REPUBLIKA.CO.ID, JAKARTA – Nabi Muhammad SAW kerap ditawari jabatan mentereng oleh kaum kafir Quraisy. Bahkan tak hanya itu, beliau juga ditawari jabatan oleh Allah yang prestisius.
Allah menawarkan Nabi SAW untuk memilih apakah hendak menjadi raja ataukah hanya seorang hamba. Ketika diberikan penawaran tersebut, Rasulullah pun tidak memutuskannya seorang diri melainkan meminta saran dan nasihat kepada Jibril. Mengapa demikian?
Dalam buku Harta Nabi karya Abdul Fattah As-Samman dijelaskan, ketika Nabi disuruh memilih, beliau tidak memilih sendiri. Hal ini ditegaskan dalam firman Allah SWT dalam Alquran Surah An-Najm ayat 4 berbunyi: “In huwa illa wahyu, yuha,”. Yang artinya: “Ucapannya itu tiada lain hanyalah wahyu yang diwahyukan (kepadanya),”.
Nabi justru meminta pertimbangan dan saran dari Jibril dan kemudian Jibril menyarankannya agar tetap bersikap rendah hati. Maka, Nabi mengikuti saran Jibril dan menjalankannya. Dalam kitab At-Tawadhu wa Al-Khumul, terdapat salah satu dalil yang membuktikan Nabi tidak memilih sendiri antara menjadi raja atau hamba.

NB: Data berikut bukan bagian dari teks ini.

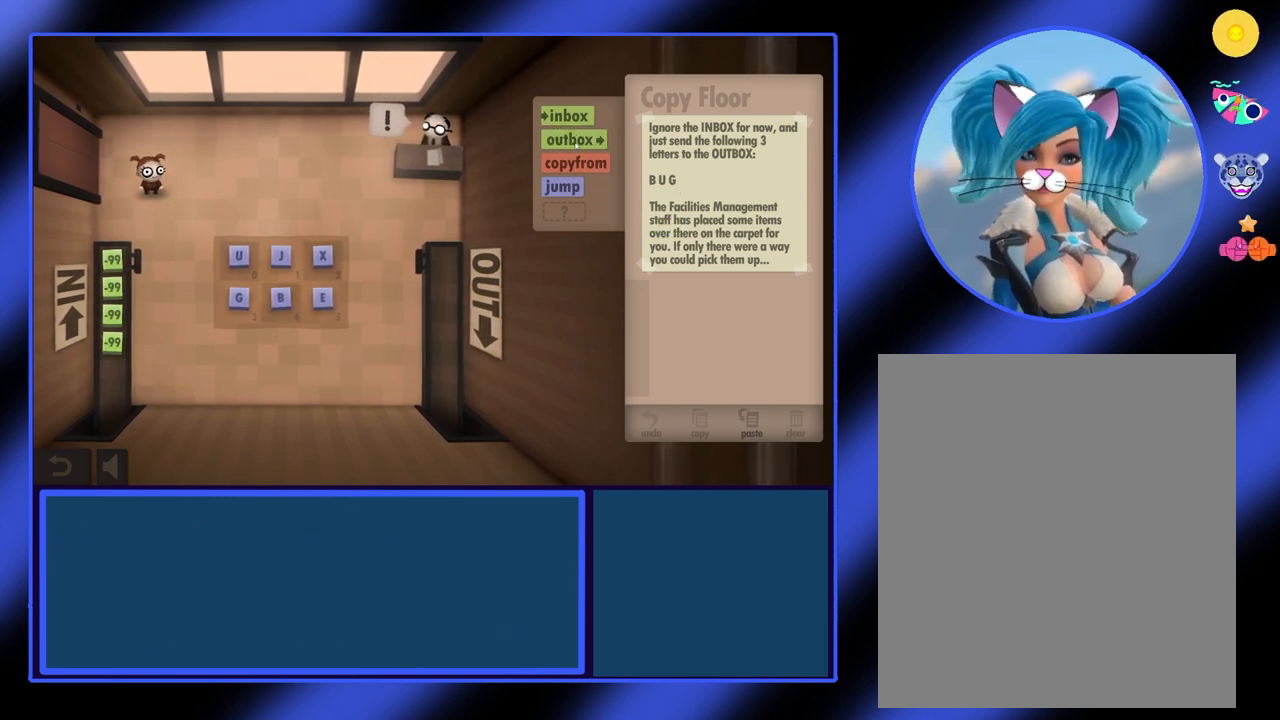
{"keys": [], "mouse": [], "events": []}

Dalil tersebut adalah sebuah hadits mursal riwayat As-Sya’bi, Rasulullah berkata: “Tuhanku menyuruhku memilih di antara dua perkara: menjadi hamba sekaligus rasul atau menjadi raja sekaligus nabi. Aku tidak tahu yang mana dari keduanya yang akan aku pilih. Aku mengangkat kepala lalu Jibril berkata: rendah hatilah kepada Tuhanmu. Maka kemudian aku menjawab: hamba sekaligus rasul,”.

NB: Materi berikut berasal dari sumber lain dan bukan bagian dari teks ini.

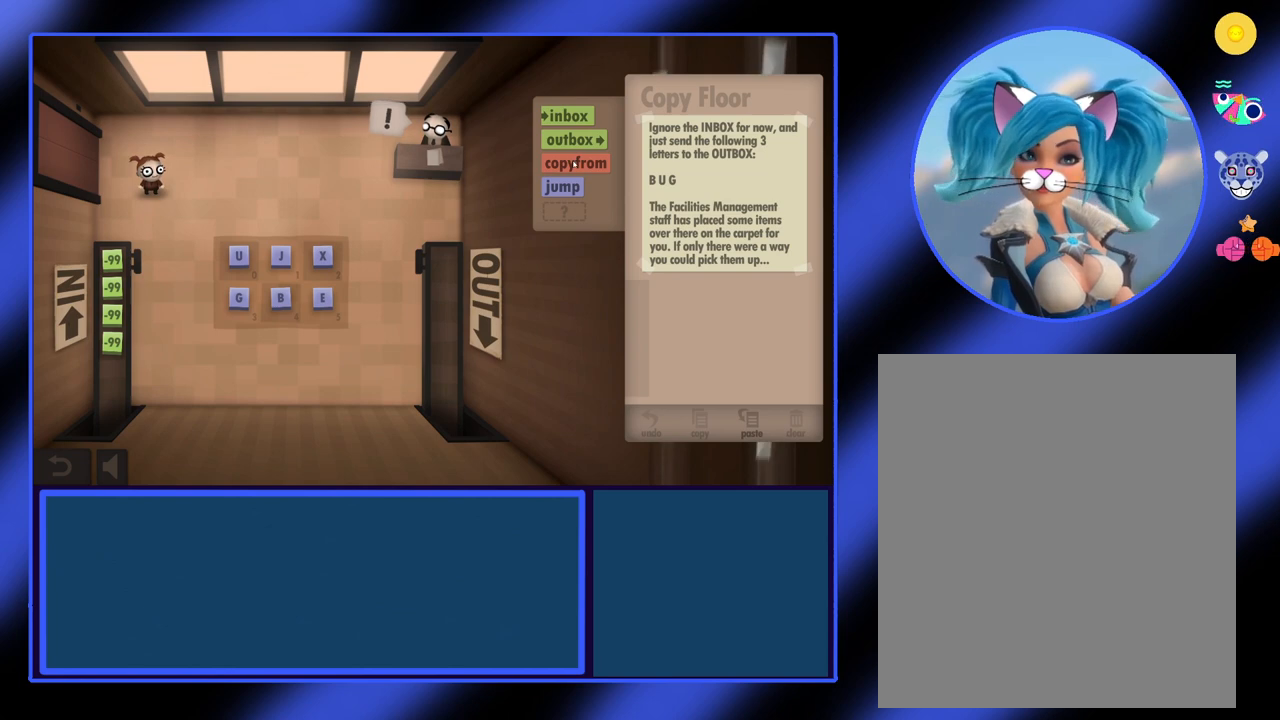
{"keys": [], "mouse": [], "events": []}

Dijelaskan dalam hadis di atas, nampak jelas Rasulullah SAW tidak memilih sendiri jabatannya namun terlebih dahulu memohon petunjuk dan nasihat dari Jibril. Dan beliau setuju dengan pendapat Jibril karena kehambaan merupakan status yang lebih tinggi kedudukannya daripada gelar raja di samping Nabi suka menempati kedudukan wasilah.